The Clayton Crescent has learned of two new stabbing incidents in the Clayton County Jail, which come as U.S. Sen. Jon Ossoff has launched an investigation into how inmate deaths and federal funds were reported and spent at the Clayton County Sheriff’s Office.

Ossoff also is looking into inmate deaths at the Fulton County Jail and the Jackson County Jail in Brownstown, IN.

Multiple sources told The Clayton Crescent Thursday that a stabbing or slashing incident took place in Housing Unit 6. The source indicated that, allegedly, “one inmate’s finger was cut off and another inmate has a finger hanging on by a thread.” A photo sent to The Clayton Crescent shows what appears to be a homemade knife.

Sources also told The Clayton Crescent that Sheriff Levon Allen has fired four deputies since the amputation incident. It’s not clear whether those firings were related to the incident.
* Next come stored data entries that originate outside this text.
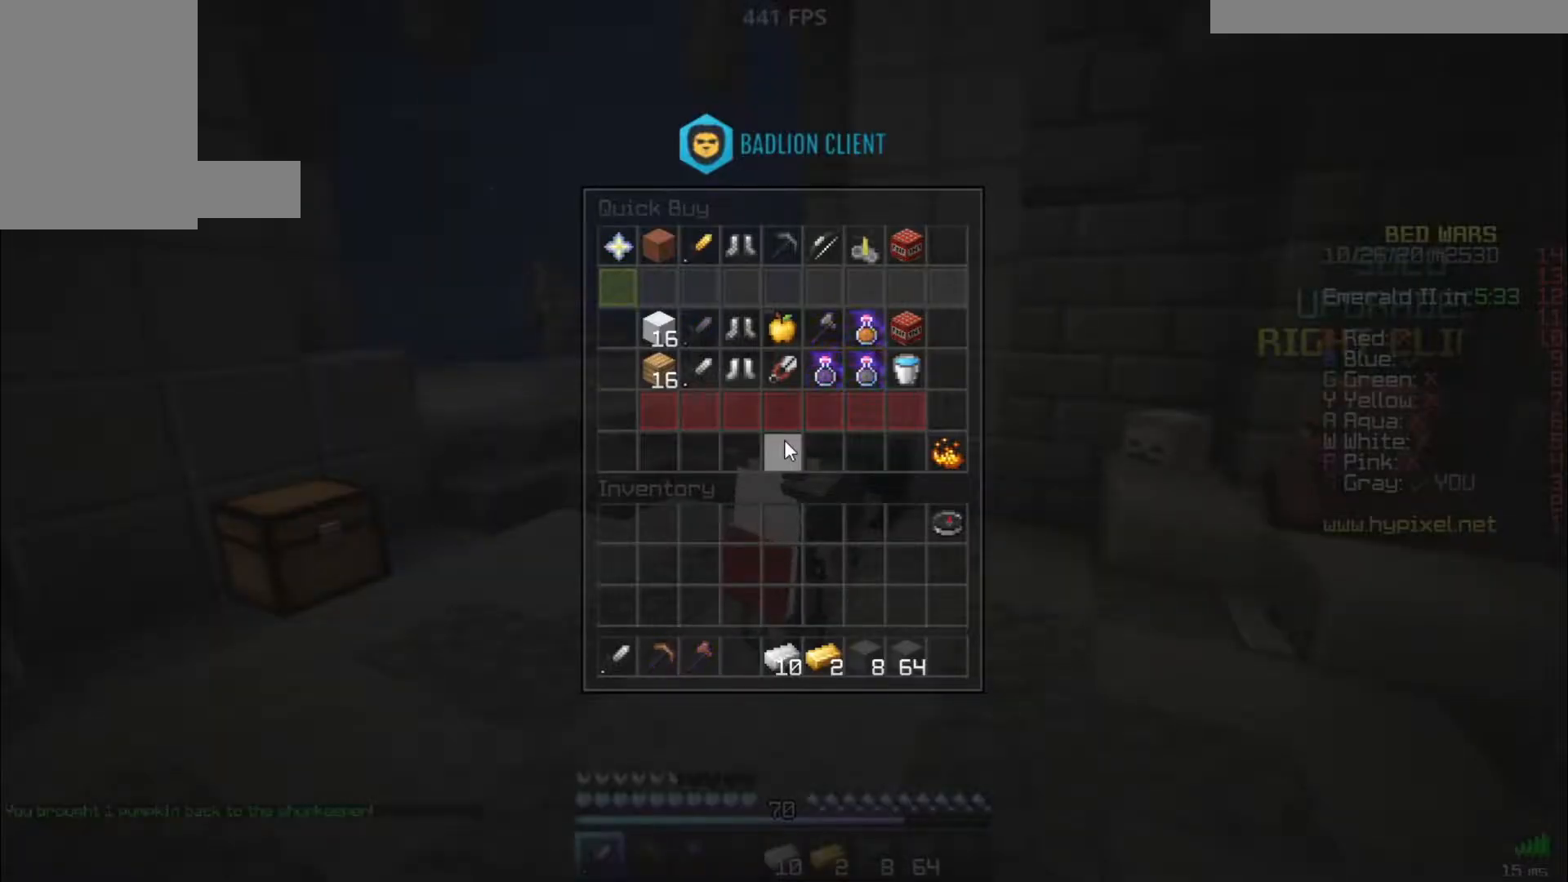
{"keys": [], "mouse": [], "events": []}
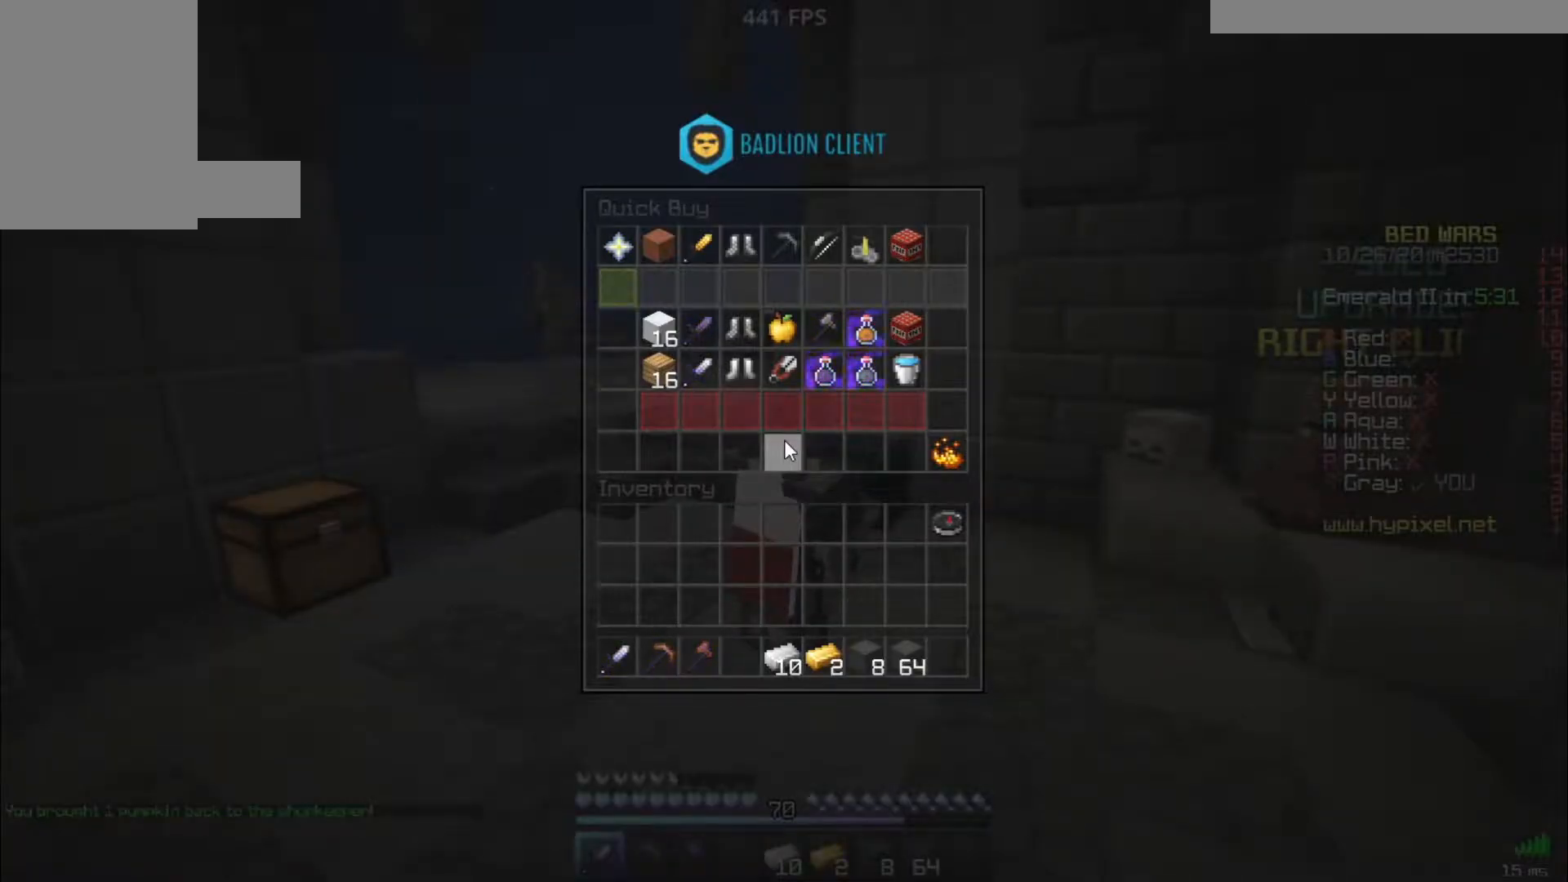
{"keys": [], "mouse": [], "events": []}
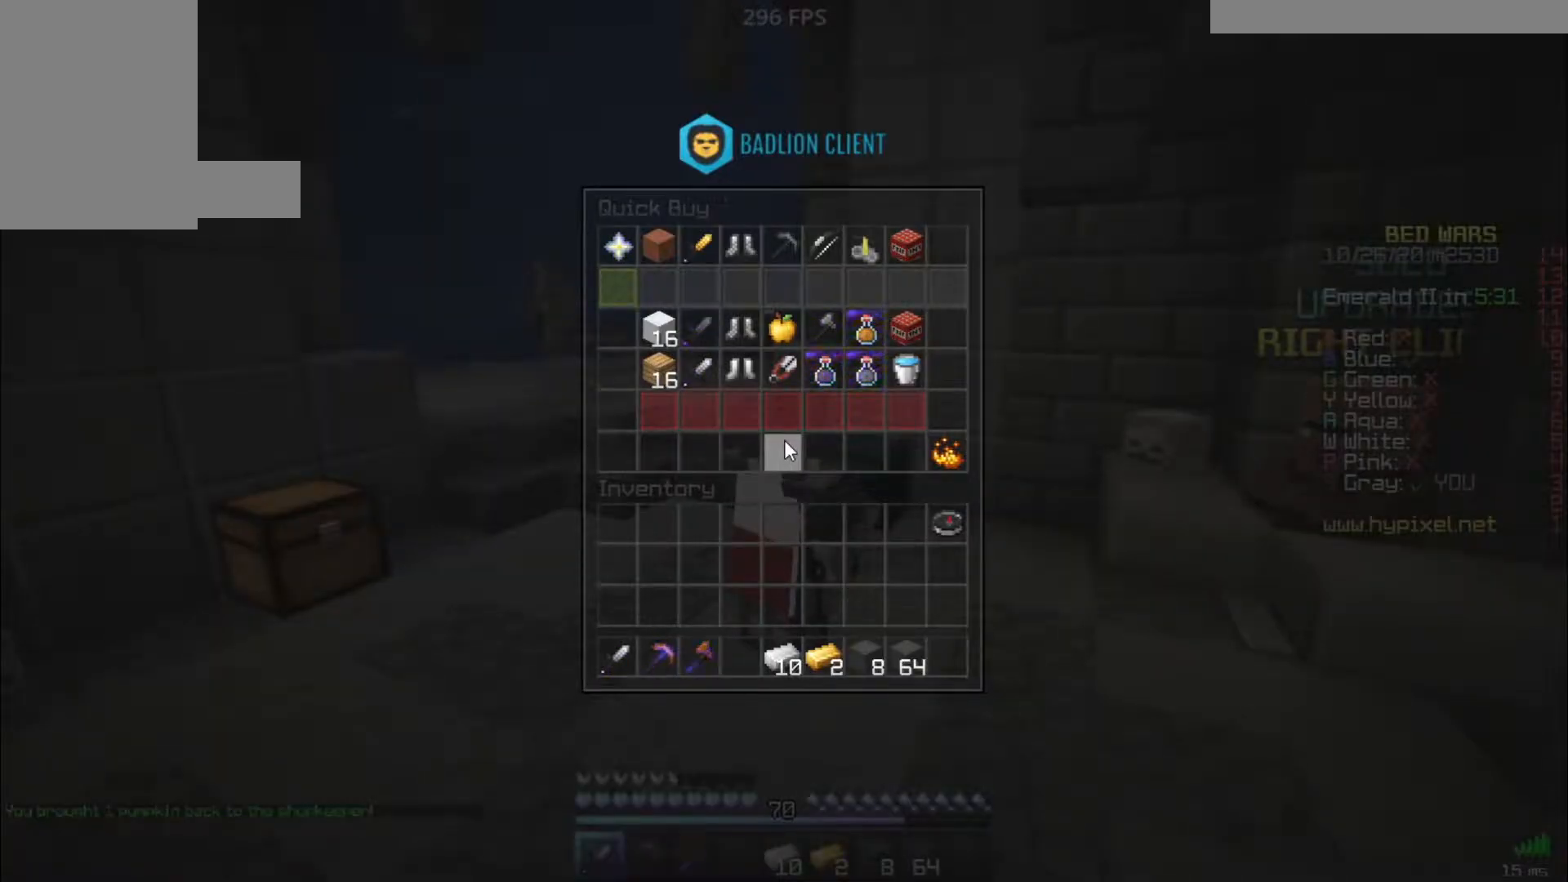
{"keys": [], "mouse": [], "events": []}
In another incident over the past few days, a pretrial detainee allegedly has been stabbed in the eye. We have not been able to confirm this report as of press time Monday and are working to learn more about the alleged incident. Sheriff Levon Allen did not respond to our request for more information by press time. (To date, although he approached The Clayton Crescent on November 11, 2022 to offer his business card at the “18 Holes for Heroes” golf tournament, Allen has yet to return a single text message, e-mail, or phone call seeking comment on any story.)

Meanwhile, Ossoff has asked the Department of Justice to produce records for the the U.S. Senate Committee on the Judiciary’s Subcommittee on Human Rights no later than May 8, showing how the Clayton County Sheriff’s Office handled federal funds since January 2013, as well as whether the Georgia Criminal Justice Coordinating Council (CJCC) had submitted records of all inmate deaths, including at the Clayton County Jail.

Who was in charge?

That period of time covers former sheriff and convicted felon Victor Hill‘s term in office, as well as the periods when then-Acting Sheriff Roland Boehrer and then-Interim Sheriff Levon Allen were responsible for running the Clayton County Jail. Allen, whom Hill had backed to finish out his term, won the runoff for sheriff last Tuesday by 266 votes.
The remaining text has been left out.